"Now listen up, I don't want any of you suing me when the night is over" Marie-Monique Steckel, President of the French Institute Alliance Francaise (FIAF) says to large room of people standing in clumps, holding wine glasses and plates with remnants of cheese and crusts of bread. In celebration of le nouvelle an, the New Year, with a Galette des Rois celebration. The room listens warmly to President Steckel, and when she jokes about a the suing culture in America everyone laughs. It turns out that there are ceramic figures hidden inside of the cakes, so it's best to feel it out with your fork before taking a huge bite!
FIAF is an epicenter for all things French in New York City. There are language classes, events honoring french artists, singers, traditions and more. When I first walked into the celebration, I noticed that there were many different people in attendance: young and old, single and with friends, students and teachers, native French speakers and those practicing. They crowded around tables with wine and delicious tastings of cheese, fresh bread, figs, an array of meats and more. The atmosphere was wonderfully communal and even as a stranger, I was invited into many different conversations throughout the evening.

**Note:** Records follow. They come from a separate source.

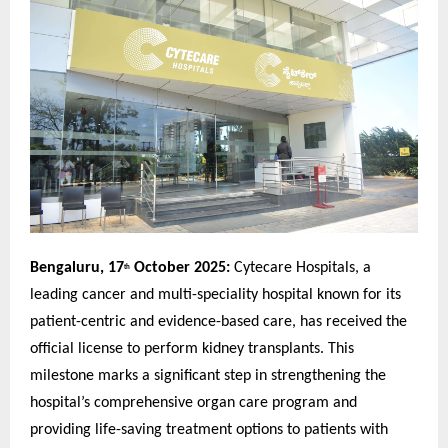
Bengaluru, 17
October 2025:
Cytecare Hospitals, a
th
leading cancer and multi-speciality hospital known for its
patient-centric and evidence-based care, has received the
official license to perform kidney transplants. This
milestone marks a significant step in strengthening the
hospital’s comprehensive organ care program and
providing life-saving treatment options to patients with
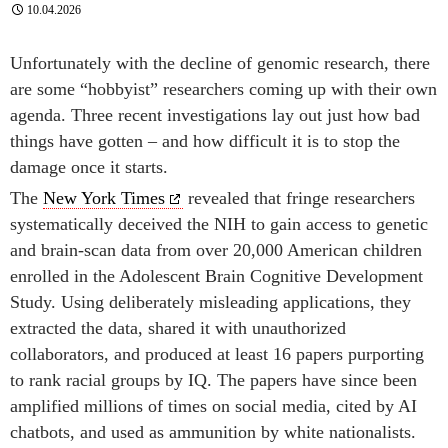
10.04.2026
Unfortunately with the decline of genomic research, there
are some “hobbyist” researchers coming up with their own
agenda. Three recent investigations lay out just how bad
things have gotten – and how difficult it is to stop the
damage once it starts.
The
New York Times
revealed that fringe researchers
systematically deceived the NIH to gain access to genetic
and brain-scan data from over 20,000 American children
enrolled in the Adolescent Brain Cognitive Development
Study. Using deliberately misleading applications, they
extracted the data, shared it with unauthorized
collaborators, and produced at least 16 papers purporting
to rank racial groups by IQ. The papers have since been
amplified millions of times on social media, cited by AI
chatbots, and used as ammunition by white nationalists.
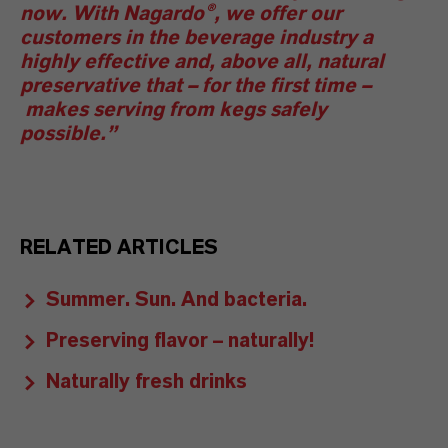
now. With Nagardo®, we offer our
customers in the beverage industry a
highly effective and, above all, natural
preservative that
–
for the first time
–
makes serving from kegs safely
possible.”
RELATED ARTICLES
Summer. Sun. And bacteria.
Preserving flavor – naturally!
Naturally fresh drinks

After President Steckel's welcome, the room applauded and rushed to form a line in front of the cakes. I, too, hoped in line and at the front realized that there are two different cakes: Galette des Rois and Brioche des Rois. While both are shaped in a circle to emulate the crown, the Galette des Rois is similar to a freshly baked pastry while the Brioche des Roise has more of a bread-like texture.
Galette des Rois translates literally to "King's Cake" (although both kinds of cake are known as King's cake). It's a flakey puff pastry filled with frangipane, a paste made with almonds. With each bite you get the perfect combination of buttery puff pastry and sweet creamy filling.
The other cake is called a Brioche des Rois. It originated in the South of France as part of the same tradition. This cake is made with raisins, candied fruits and orange blossom water to give it a sweet flavor. Pearl sugar and candied fruits are used as decorations on top and are the final touches to turn the cake into a crown with jewel-like toppings.
The cakes, dating back to the middle ages, have a small, porcelain charm, or féve, hidden inside. As tradition goes, whoever finds the charm in their slice of cake is crowned the king or queen for the day! Some traditions even say that they must provide the cake for next year's celebration.
While I did not get the crown, I was fortunate to learn a new tradition, meet new friends and try not one, but two sweet, fresh baked cakes.